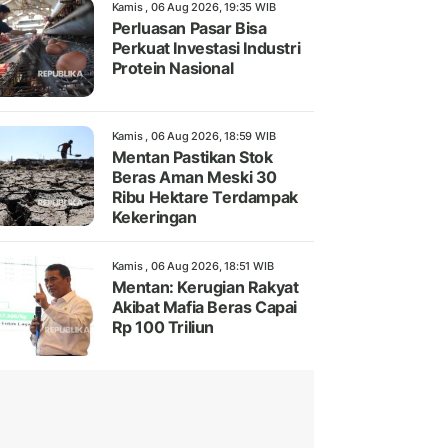
Kamis , 06 Aug 2026, 19:35 WIB
Perluasan Pasar Bisa
Perkuat Investasi Industri
Protein Nasional
Kamis , 06 Aug 2026, 18:59 WIB
Mentan Pastikan Stok
Beras Aman Meski 30
Ribu Hektare Terdampak
Kekeringan
Kamis , 06 Aug 2026, 18:51 WIB
Mentan: Kerugian Rakyat
Akibat Mafia Beras Capai
Rp 100 Triliun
^^^^^^^^^^^^^^^^
- _EXERCISE BRIEF_: Once the line containing "Mentan: Kerugian Rakyat" is found, output it and each line after it through the end of the listing above, exactly, with nothing else.

- _TASK ANSWER_:
Mentan: Kerugian Rakyat
Akibat Mafia Beras Capai
Rp 100 Triliun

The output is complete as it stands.